Overview of machine learning with Amazon SageMaker - Amazon SageMaker

Overview of machine learning with Amazon SageMaker

This section describes a typical machine learning (ML) workflow and describes how to accomplish those tasks with Amazon SageMaker.

In machine learning, you teach a computer to make predictions or inferences. First, you use an algorithm and example data to train a model. Then, you integrate your model into your application to generate inferences in real time and at scale.

The following diagram shows the typical workflow for creating an ML model. It includes three stages in a circular flow that we cover in more detail proceeding the diagram:

  • Generate example data

  • Train a model

  • Deploy the model

The three stages of ML model creation.

The diagram shows how to perform the following tasks in most typical scenarios:

  1. Generate example data – To train a model, you need example data. The type of data that you need depends on the business problem that you want the model to solve. This relates to the inferences that you want the model to generate. For example, if you want to create a model that predicts a number from an input image of a handwritten digit. To train this model, you need example images of handwritten numbers.

    Data scientists often devote time exploring and preprocessing example data before using it for model training. To preprocess data, you typically do the following:

    1. Fetch the data – You might have in-house example data repositories, or you might use datasets that are publicly available. Typically, you pull the dataset or datasets into a single repository.

    2. Clean the data – To improve model training, inspect the data and clean it, as needed. For example, if your data has a country name attribute with values United States and US, you can edit the data to be consistent.

    3. Prepare or transform the data – To improve performance, you might perform additional data transformations. For example, you might choose to combine attributes for a model that predicts the conditions that require de-icing an aircraft. Instead of using temperature and humidity attributes separately, you can combine those attributes into a new attribute to get a better model.

    In SageMaker, you can preprocess example data using SageMaker APIs with the SageMaker Python SDK in an integrated development environment (IDE). With SDK for Python (Boto3) you can fetch, explore, and prepare your data for model training. For information about data preparation, processing, and transforming your data, see Recommendations for choosing the right data preparation tool in SageMaker, Data transformation workloads with SageMaker Processing, and Create, store, and share features with Feature Store.

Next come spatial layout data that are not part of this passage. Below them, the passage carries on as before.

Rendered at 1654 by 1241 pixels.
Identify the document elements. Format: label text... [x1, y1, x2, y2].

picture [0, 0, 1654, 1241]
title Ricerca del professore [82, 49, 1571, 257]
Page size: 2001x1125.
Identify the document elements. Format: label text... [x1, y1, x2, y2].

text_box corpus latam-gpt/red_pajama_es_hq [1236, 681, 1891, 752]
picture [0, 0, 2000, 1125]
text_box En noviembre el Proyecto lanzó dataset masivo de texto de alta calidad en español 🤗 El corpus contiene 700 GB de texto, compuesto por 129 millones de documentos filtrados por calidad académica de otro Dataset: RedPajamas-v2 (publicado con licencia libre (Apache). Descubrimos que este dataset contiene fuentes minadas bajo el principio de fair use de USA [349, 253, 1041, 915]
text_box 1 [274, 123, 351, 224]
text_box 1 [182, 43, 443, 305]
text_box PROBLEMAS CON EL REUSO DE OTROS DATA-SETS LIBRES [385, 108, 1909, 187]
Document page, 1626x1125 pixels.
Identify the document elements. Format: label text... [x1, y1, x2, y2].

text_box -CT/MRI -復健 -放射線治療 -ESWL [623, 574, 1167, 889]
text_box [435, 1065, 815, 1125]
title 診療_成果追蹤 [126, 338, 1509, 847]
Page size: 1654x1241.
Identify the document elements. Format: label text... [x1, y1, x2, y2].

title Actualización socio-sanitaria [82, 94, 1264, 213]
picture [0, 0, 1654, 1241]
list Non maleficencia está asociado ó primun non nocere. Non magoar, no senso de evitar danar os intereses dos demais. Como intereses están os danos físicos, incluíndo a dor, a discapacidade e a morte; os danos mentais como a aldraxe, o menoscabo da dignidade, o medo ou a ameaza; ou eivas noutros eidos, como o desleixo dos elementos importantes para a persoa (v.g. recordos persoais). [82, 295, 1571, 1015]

  2. Train a model – Model training includes both training and evaluating the model, as follows:

    • Training the model – To train a model, you need an algorithm or a pre-trained base model. The algorithm you choose depends on a number of factors. For a built-in solution, you can use one of the algorithms that SageMaker provides. For a list of algorithms provided by SageMaker and related considerations, see Built-in algorithms and pretrained models in Amazon SageMaker. For a UI-based training solution that provides algorithms and models, see SageMaker JumpStart pretrained models.

      You also need compute resources for training. Your resource use depends on the size of your training dataset and how quickly you need the results. You can use resources ranging from a single general-purpose instance to a distributed cluster of GPU instances. For more information, see Train a Model with Amazon SageMaker.

    • Evaluating the model – After you train your model, you evaluate it to determine whether the accuracy of the inferences is acceptable. To train and evaluate your model, use the SageMaker Python SDK to send requests to the model for inferences through one of the available IDEs. For more information about evaluating your model, see Data and model quality monitoring with Amazon SageMaker Model Monitor.

  3. Deploy the model – You traditionally re-engineer a model before you integrate it with your application and deploy it. With SageMaker hosting services, you can deploy your model independently, which decouples it from your application code. For more information, see Deploy models for inference.

Machine learning is a continuous cycle. After deploying a model, you monitor the inferences, collect more high-quality data, and evaluate the model to identify drift. You then increase the accuracy of your inferences by updating your training data to include the newly collected high-quality data. As more example data becomes available, you continue retraining your model to increase accuracy.